While the promise of a career in high-tech may not necessarily prevent that from happening, it might nevertheless provide at least some Israeli-Arabs with a sense of purpose and accomplishment that would help to gradually ameliorate some of their frustrations. For all the historical baggage that Saadi, Omari, Churi, Choscha, Shehadeh, and others with whom I spoke and met inevitably carried, they shared a cautious optimism.

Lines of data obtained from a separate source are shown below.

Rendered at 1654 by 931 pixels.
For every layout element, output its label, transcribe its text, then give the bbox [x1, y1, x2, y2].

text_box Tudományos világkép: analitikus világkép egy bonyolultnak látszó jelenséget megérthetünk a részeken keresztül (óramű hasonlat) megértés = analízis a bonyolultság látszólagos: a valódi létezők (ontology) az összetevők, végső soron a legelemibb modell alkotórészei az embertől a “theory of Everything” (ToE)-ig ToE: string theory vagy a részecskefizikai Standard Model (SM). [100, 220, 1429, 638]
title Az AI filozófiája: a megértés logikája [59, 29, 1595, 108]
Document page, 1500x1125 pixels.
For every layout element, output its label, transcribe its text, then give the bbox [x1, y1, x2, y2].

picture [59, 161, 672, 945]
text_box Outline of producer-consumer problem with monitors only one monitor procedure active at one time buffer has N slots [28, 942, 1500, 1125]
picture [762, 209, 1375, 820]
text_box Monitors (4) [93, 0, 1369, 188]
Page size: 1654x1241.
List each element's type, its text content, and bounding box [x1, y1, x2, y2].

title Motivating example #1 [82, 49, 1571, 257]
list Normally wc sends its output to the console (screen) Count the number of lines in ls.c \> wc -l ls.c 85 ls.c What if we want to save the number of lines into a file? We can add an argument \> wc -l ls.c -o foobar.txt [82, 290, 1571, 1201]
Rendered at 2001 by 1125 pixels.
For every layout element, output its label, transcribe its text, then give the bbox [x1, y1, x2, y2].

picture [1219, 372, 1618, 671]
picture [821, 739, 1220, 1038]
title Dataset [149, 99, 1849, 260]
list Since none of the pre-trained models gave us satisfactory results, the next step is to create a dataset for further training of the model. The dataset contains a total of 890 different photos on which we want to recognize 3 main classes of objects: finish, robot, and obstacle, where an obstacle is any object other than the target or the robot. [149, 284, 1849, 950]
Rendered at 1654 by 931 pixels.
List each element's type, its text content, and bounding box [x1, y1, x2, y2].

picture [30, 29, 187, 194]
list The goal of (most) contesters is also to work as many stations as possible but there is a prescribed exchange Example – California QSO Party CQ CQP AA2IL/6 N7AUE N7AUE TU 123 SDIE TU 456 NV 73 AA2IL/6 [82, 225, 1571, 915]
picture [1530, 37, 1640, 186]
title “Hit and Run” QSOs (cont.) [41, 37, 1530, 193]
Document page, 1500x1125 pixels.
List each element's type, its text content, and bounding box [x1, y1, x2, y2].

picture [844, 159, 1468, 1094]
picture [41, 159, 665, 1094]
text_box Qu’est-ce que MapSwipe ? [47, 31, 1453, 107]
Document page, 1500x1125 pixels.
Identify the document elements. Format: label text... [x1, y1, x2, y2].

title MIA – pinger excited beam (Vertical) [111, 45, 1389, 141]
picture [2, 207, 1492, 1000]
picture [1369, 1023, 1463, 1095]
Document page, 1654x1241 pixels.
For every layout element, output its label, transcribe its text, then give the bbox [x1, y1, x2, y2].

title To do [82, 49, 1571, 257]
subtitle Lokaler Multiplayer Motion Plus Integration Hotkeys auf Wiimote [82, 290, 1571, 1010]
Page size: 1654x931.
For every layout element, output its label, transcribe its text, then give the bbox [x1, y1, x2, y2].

And it is that renewed sense of hope afforded them by a rewarding career (and the financial security and dignity that it provides) that suggests that the possibility for healing decades of Arab-Jewish enmity may very well be reliant upon the next generation of Israeli-Arabs picking up a smart phone rather than a rock.
As I was leaving the Nazareth Industrial Park, I ran into a bunch of Amdocs workers on their way to a cigarette break out on the stunning balcony and got a final taste of that technological adhesive that might very well help save Israeli society from coming apart. Dressed in jeans and T-shirts, they were all with smart-phones in hand. Some, I was later told, were Arabs and others were Jews. But it really didn’t matter, and you couldn’t tell the difference anyway. They weren’t talking politics; they were talking code.